Some 3d renderers, like Redshift, have a post-fx filter to create lens flares. These depend only on the intensity of rendered pixels and a few parameters, so the motion, occlusion, and evolution of the flare is achieved automatically.

In this exploration, I’d like to look at both approaches on my way to creating one or more lens flare tools for Houdini’s new image processing system, Copernicus (COPs). I’ll look into existing CG lens flare implementations and also real photographed flares and attempt to reproduce them in the OpenCL COP. First up is a public domain OpenGL flare posted at ShaderToy by mu6k:

https://www.shadertoy.com/view/4sX3Rs

This is an example of the kind of flare I’ve used in the past. It generates the light source, some god-rays, a couple of “orbs” and a partial halo. The source is quite dramatic and probably not suitable for the kind of application I have in mind, but the reflections are subtler and might be useful. At the very least, it gives me a place to start with my own. At only 120 lines of OpenGL, this should be relatively easy to reproduce.

Setting Up the Frame Buffer

When analyzing code, it’s tempting to just start at the top and try to understand everything in the order presented. That’s not often the easiest way to do it, as most programs declare a lot of constants and functions at the top that don’t make any sense until you’ve looked at the place where execution begins. So let’s start with the mainImage() function. I’ll go slowly and carefully because it’s very easy to get the OpenCL COP to crash. It’s probably also a good idea to keep Houdini’s Cache Manager open in order to purge the COP OpenCL Buffer Cache occasionally to prevent VRAM overflows. For the sake of clarity, I’m going to refer to the OpenGL ShaderToy code as ShaderToy and Houdini’s OpenCL code as OpenCL. That’s less likely to cause confusion due to the similarity in the shading language names.

We get some advantages from the OpenCL COP: We don’t need to calculate the normalized uv coordinates or correct for image aspect. All of that is handled by the built-in binding @P. So lines 106 & 107  of the ShaderToy are completely unnecessary.

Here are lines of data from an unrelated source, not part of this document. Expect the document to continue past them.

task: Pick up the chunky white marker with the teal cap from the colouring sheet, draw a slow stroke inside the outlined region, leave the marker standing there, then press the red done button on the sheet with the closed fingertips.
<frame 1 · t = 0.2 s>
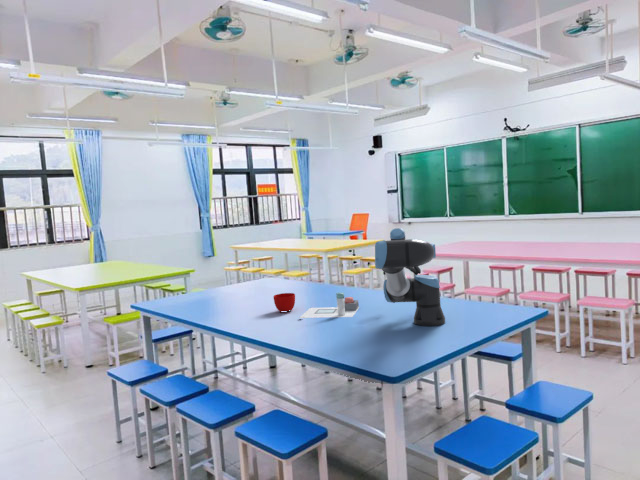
hand: (403, 282, 258), 16 cm above the table, fingers open, 13 cm apart
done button: (349, 301, 266), point 5 cm above the table, slide at 0.0 cm
button housing: (349, 308, 266), resting on sheet
marker: (341, 314, 253), point 1 cm above the table, touching sheet
sheet: (330, 314, 262), on the table
ceramic cup: (286, 311, 280), on the table
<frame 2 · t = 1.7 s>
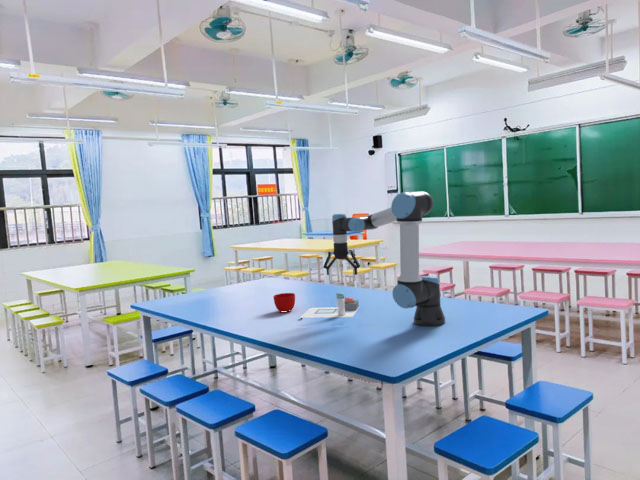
hand: (342, 280, 253), 20 cm above the table, fingers open, 13 cm apart
nothing on the table moved.
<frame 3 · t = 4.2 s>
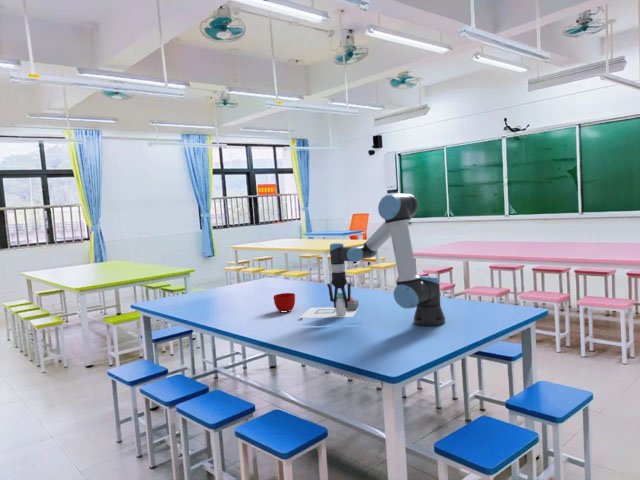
hand: (341, 313, 253), 2 cm above the table, fingers closed on marker, 3 cm apart
marker: (341, 314, 253), point 1 cm above the table, touching gripper, sheet
everything else where it was.
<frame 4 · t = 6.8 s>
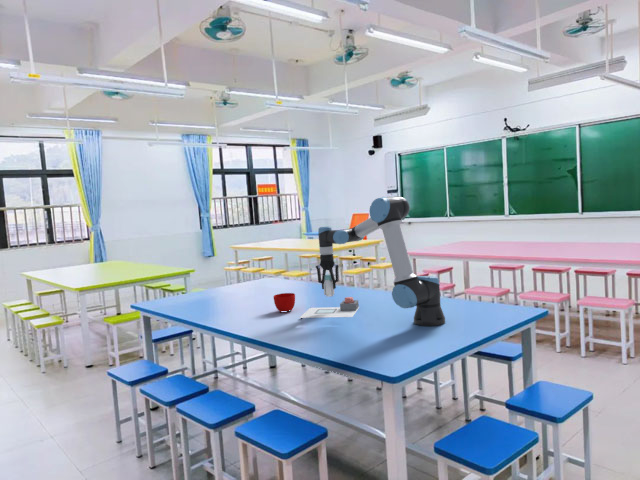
hand: (329, 294, 263), 11 cm above the table, fingers closed on marker, 4 cm apart
marker: (329, 295, 263), point 10 cm above the table, touching gripper
everything else where it was.
when the fingers open (2 cm above the table, at t = 9.4 s): marker stays where it is, resting on sheet.
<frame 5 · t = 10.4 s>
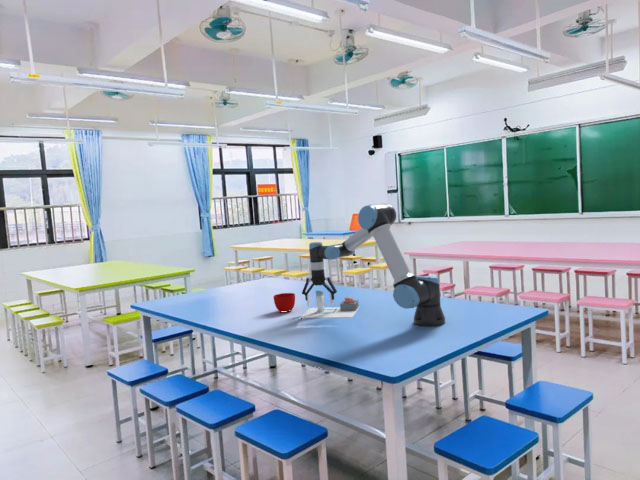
hand: (320, 305, 265), 4 cm above the table, fingers open, 13 cm apart
marker: (320, 311, 265), point 1 cm above the table, touching sheet
everything else where it was.
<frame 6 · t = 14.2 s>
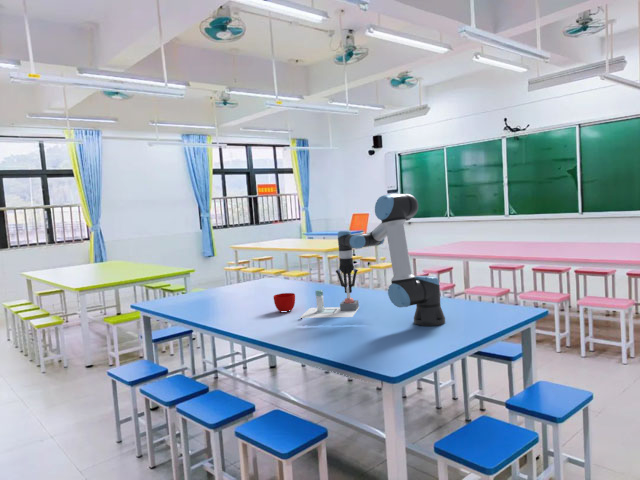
hand: (348, 298, 266), 7 cm above the table, fingers closed
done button: (349, 302, 266), point 5 cm above the table, slide at -0.5 cm, touching gripper
everything else where it was.
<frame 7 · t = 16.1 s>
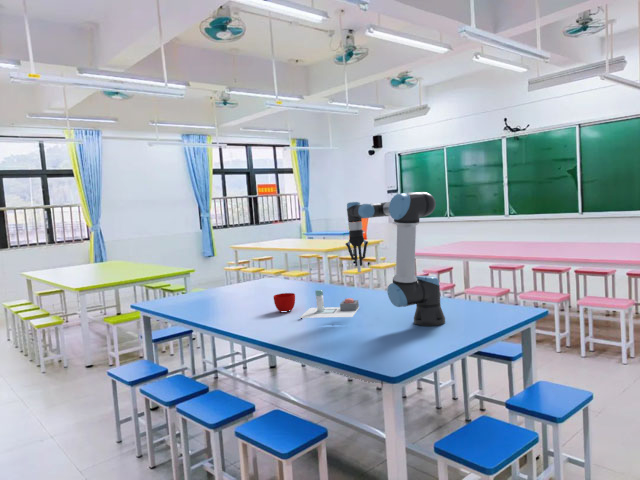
hand: (359, 271, 258), 23 cm above the table, fingers closed
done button: (349, 302, 266), point 5 cm above the table, slide at -0.7 cm
everything else where it was.
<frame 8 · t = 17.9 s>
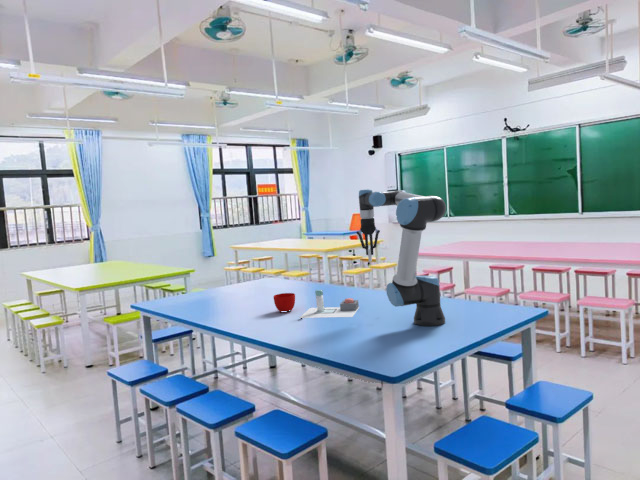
hand: (370, 260, 253), 29 cm above the table, fingers closed
nothing on the table moved.
at the end: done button slide at -0.7 cm; marker inside the target area (3.0 cm from its centre), point 1.3 cm above the table; the gripper is holding nothing — task done.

The next bit of the ShaderToy sets up an odd variable: mouse. This is the location of the user’s mouse in the ShaderToy window, and the z component indicates whether or not a button is being clicked. If a mouse button is not being clicked, then the location of the flare comes from some sin waves and the time. When a button is held down, the flare moves to the mouse location. In the version of the tool where the light source location is set with a parameter, I’ll make a float2 parameter flaresrc to replace mouse, and I’ll replace iMouse.z with a parameter called animate, which will have a simple toggle in the UI.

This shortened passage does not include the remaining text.